Search the data below for the line containing "单位评选综合性荣誉称号和有关", then please set down that line and all remaining ones exactly as written.

■ Records for the task
□ □ □
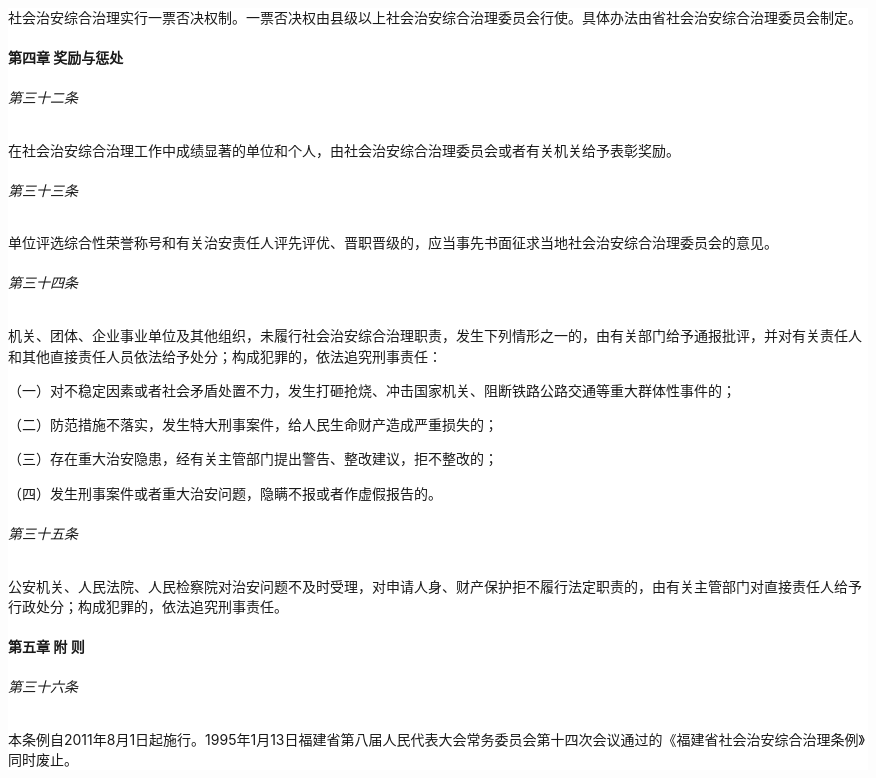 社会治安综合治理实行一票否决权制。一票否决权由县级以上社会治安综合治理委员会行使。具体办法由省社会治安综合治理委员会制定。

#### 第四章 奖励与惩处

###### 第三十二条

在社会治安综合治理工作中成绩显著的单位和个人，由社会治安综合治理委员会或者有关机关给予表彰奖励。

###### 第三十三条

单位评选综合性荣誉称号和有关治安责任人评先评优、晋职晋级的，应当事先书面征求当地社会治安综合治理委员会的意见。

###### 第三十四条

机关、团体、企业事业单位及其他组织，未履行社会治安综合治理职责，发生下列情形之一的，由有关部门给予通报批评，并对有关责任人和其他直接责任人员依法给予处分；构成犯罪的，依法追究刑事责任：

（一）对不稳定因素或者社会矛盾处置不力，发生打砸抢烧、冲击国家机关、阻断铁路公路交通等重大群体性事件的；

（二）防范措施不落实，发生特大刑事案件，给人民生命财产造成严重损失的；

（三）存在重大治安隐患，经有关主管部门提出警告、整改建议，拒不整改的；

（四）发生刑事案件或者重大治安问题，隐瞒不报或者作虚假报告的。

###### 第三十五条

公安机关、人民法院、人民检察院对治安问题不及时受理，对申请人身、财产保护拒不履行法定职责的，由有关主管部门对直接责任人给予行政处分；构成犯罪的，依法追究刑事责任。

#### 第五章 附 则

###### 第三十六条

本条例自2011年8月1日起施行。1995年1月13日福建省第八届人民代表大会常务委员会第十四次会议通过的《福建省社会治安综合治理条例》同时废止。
□ □ □
■ Answer for this exercise
单位评选综合性荣誉称号和有关治安责任人评先评优、晋职晋级的，应当事先书面征求当地社会治安综合治理委员会的意见。

###### 第三十四条

机关、团体、企业事业单位及其他组织，未履行社会治安综合治理职责，发生下列情形之一的，由有关部门给予通报批评，并对有关责任人和其他直接责任人员依法给予处分；构成犯罪的，依法追究刑事责任：

（一）对不稳定因素或者社会矛盾处置不力，发生打砸抢烧、冲击国家机关、阻断铁路公路交通等重大群体性事件的；

（二）防范措施不落实，发生特大刑事案件，给人民生命财产造成严重损失的；

（三）存在重大治安隐患，经有关主管部门提出警告、整改建议，拒不整改的；

（四）发生刑事案件或者重大治安问题，隐瞒不报或者作虚假报告的。

###### 第三十五条

公安机关、人民法院、人民检察院对治安问题不及时受理，对申请人身、财产保护拒不履行法定职责的，由有关主管部门对直接责任人给予行政处分；构成犯罪的，依法追究刑事责任。

#### 第五章 附 则

###### 第三十六条

本条例自2011年8月1日起施行。1995年1月13日福建省第八届人民代表大会常务委员会第十四次会议通过的《福建省社会治安综合治理条例》同时废止。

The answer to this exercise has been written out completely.